“Honestly, the data is scary,” said Daniel-Robert Gooch, President of the Canadian Airports Council (CAC), once again calling on the Government of Canada to provide urgent financial support.
To illustrate the extent of the drop in passenger volume experienced by Canada's airports, Mr. Gooch mentions that the “best month” since the start of the pandemic was September. The drop in passenger volume reached "only" 85.2% that month.
It was still better than the 90% drop recorded on average since April!
The CAC reminds that, unlike many other countries, the majority of Canadian airports are not subsidized by the government: they depend on the revenues generated by air transport for passengers.
However, as all the services offered are paid for by users, the system (deprived of these users and therefore of income) has collapsed.
The CAC stresses that despite its public statements on the importance of the air transport sector to Canadians, the limited interventions by the government to help airports (wage subsidy, suspension of ground rents) are not at all up to the task and airports continue to face problems.
The CAC took note of the intentions formulated by the government (during the Speech from the Throne or in the subsequent statement by Transport Minister Marc Garneau), but “no timetable for the initiation of discussions has been established to date, and airports are running out of options,” says CAC.
“If the government does not intervene now to support these national assets, the consequences could be serious, not only for passengers, but also for communities,” insists Daniel-Robert Gooch.
The fact that Canada takes so long to act only increases the risk that our industry, when COVID-19 restrictions are relaxed, will take too long to get back on its feet, the CAC says.
CAC requests in Ottawa
- Put in place a coherent and globally harmonized national program at airports to reduce or eliminate the period of quarantine imposed and restore consumer confidence in air transport.
- Extend a moratorium of several years on rents granted to the eight busiest private airports, until activities resume.
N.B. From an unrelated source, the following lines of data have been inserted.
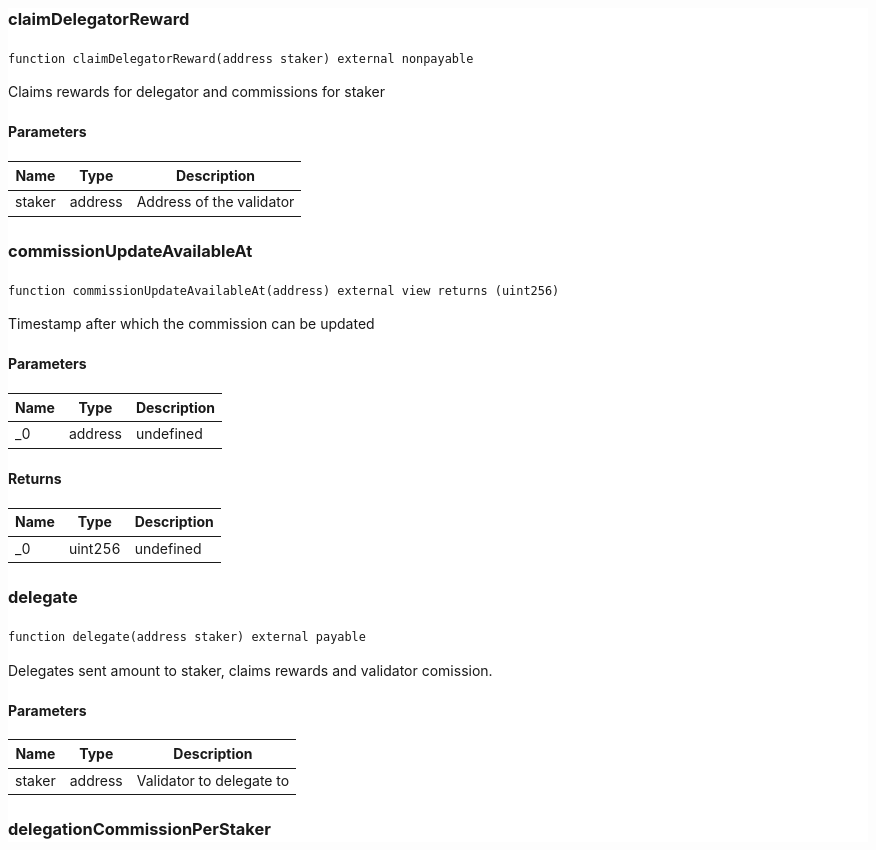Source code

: ### claimDelegatorReward

```solidity
function claimDelegatorReward(address staker) external nonpayable
```

Claims rewards for delegator and commissions for staker



#### Parameters

| Name | Type | Description |
|---|---|---|
| staker | address | Address of the validator |

### commissionUpdateAvailableAt

```solidity
function commissionUpdateAvailableAt(address) external view returns (uint256)
```

Timestamp after which the commission can be updated



#### Parameters

| Name | Type | Description |
|---|---|---|
| _0 | address | undefined |

#### Returns

| Name | Type | Description |
|---|---|---|
| _0 | uint256 | undefined |

### delegate

```solidity
function delegate(address staker) external payable
```

Delegates sent amount to staker, claims rewards and validator comission.



#### Parameters

| Name | Type | Description |
|---|---|---|
| staker | address | Validator to delegate to |

### delegationCommissionPerStaker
- Eliminate rents imposed on 14 small airports that have never been able to generate more than $15 million in government revenue.
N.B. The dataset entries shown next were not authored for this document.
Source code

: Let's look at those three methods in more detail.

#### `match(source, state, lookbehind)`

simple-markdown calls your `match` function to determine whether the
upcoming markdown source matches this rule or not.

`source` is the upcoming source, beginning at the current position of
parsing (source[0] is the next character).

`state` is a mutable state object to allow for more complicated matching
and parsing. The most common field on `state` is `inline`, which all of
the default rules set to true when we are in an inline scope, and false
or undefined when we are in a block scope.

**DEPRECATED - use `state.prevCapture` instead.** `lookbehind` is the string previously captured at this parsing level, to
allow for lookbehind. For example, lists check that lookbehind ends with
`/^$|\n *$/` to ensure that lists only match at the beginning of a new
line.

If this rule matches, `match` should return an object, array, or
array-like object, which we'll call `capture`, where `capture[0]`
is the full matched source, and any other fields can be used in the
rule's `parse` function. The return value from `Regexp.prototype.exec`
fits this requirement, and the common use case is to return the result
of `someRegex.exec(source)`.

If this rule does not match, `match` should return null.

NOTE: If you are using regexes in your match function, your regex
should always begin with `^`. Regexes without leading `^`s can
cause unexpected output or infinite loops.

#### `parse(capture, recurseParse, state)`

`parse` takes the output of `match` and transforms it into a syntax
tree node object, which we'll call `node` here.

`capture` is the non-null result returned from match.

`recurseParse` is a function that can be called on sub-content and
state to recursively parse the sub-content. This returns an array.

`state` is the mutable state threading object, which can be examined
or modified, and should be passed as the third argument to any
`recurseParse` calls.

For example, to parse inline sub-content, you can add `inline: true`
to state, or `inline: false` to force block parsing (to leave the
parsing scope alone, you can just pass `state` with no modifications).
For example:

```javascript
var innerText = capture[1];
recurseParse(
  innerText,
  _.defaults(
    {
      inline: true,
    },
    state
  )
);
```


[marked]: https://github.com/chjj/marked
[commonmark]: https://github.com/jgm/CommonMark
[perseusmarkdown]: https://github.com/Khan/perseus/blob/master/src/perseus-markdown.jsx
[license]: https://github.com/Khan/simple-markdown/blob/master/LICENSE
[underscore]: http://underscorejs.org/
- Provide interest-free loans or direct operational support to airports.
- Increase funding for the Airports Capital Assistance Program (PAIA) to very small airports to $95 million annually for a period of at least five years.
- Create a new source of funding for airports not eligible for ACAP, in order to maintain safe infrastructure, pay for COVID-19 adaptation costs and adhere to new federal rules whose expected costs will exceed the $350 million.